“Great News" & "Missed Opportunity" in U.S.-Mexico-Canada Agreement

Industry groups react to details of a new United States-Mexico-Canada (USMC) Agreement with Canada and Mexico.
Industry groups react to details of a new United States-Mexico-Canada (USMC) Agreement with Canada and Mexico.
(Drovers)

President Donald Trump announced today he has renegotiated the North American Free Trade Agreement (NAFTA) and finalized a new United States-Mexico-Canada (USMC) Agreement. Cattlemen, however see both pluses and minuses to the changed.

Kevin Kester, a fifth-generation California rancher and president of the National Cattlemen’s Beef Association, says producers from his organization view the agreement as a positive step forward with our two largest beef markets.

“This new agreement is great news for American cattle producers, and another sign that President Trump’s overall trade strategy is working,” Kester said in a statement. “Over the past quarter century, free and open trade between the United States, Mexico, and Canada has been tremendously successful for our producers, and we’re pleased that we’ll be able to maintain our existing market access while seeing other U.S. producers get a better deal than they’ve gotten in the past. Hopefully Congress will approve this new deal early next year and provide American producers with the certainty we need to continue selling our products to our partners to the north and south.”
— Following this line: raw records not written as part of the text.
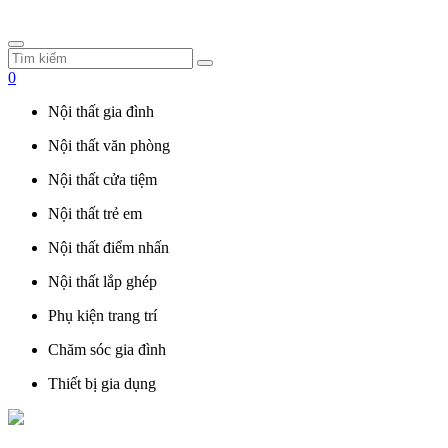
0
Nội thất gia đình
Nội thất văn phòng
Nội thất cửa tiệm
Nội thất trẻ em
Nội thất điểm nhấn
Nội thất lắp ghép
Phụ kiện trang trí
Chăm sóc gia đình
Thiết bị gia dụng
Applaud for trade access was echoed by Robert McKnight, Jr., president of the Texas and Southwestern Cattle Raisers Association (TSCRA). “Trade is vitally important to cattle producers who, on average, send more than $2 billion in U.S. beef exports to Mexico and Canada each year. We are extremely pleased to hear the new United States-Mexico-Canada Agreement (USMCA) will maintain the market access that has been so beneficial to U.S. cattle producers over the last decade. We look forward to swift approval by Congress and the certainty of a bright future with our trading partners.”

What’s Not There

But market access is only part of the equation, says Bill Bullard, CEO, Ranchers-Cattlemen Action Legal Fund, United Stockgrowers of America.

“We fully supported the Trump Administration’s plan to renegotiate NAFTA and while the new U.S.-Mexico-Canada Agreement includes several important improvements, such as a first ever chapter on currency manipulation, improved rules of origin for the auto industry that require higher percentages of supply-chain parts to be sourced within the three countries, and changes to NAFTA’s Investor State Dispute Settlement procedures, it nevertheless ignores the interests of America’s independent cattle farmers and ranchers.”

Namely, R-CALF wanted additional protections for the meat industry from multinational packers.

“We are deeply disappointed that the Trump Administration, like previous Administrations, has folded under the pressure of the multinational meatpackers and their allies who successfully sought to make no changes to NAFTA that would help the largest segment of American agriculture – the U.S. cattle industry – overcome the abusive market power of foreign and domestic multinational meatpackers who will continue to leverage-down the price and value of U.S. cattle under the new agreement,” Bullard said.

The agreement also does not allow the U.S. to reinstate country-of-origin labeling (COOL) requirements for beef, Bullard adds.

“The agreement appears also to contain the same rules of origin for cattle and beef as contained in the original NAFTA, as well as in the failed TPP agreement,” Bullard said. ”Those rules allow Mexico to import live cattle from South America, slaughter them in Mexico, and then export the resulting beef duty free to the U.S. where it can be mislabeled as a product of the United States. Even consumers abroad can receive USA labeled beef that is actually sourced from foreign cattle.”

“Since NAFTA, the U.S. has imported on average over 2 million tariff-free Mexican and Canadian cattle each year. If we negotiated a trade agreement that allowed us to produce those cattle in America, our industry could support well over 6,000 new ranches, each with a 300-head herd size. Instead, our trade agreements continue to encourage both Canada and Mexico to overproduce. Our domestic live cattle supply chain shrank by 6.5 million domestic cattle since NAFTA and this U.S.-Mexico-Canada trade agreement will worsen our industry’s downward trend,” Bullard says.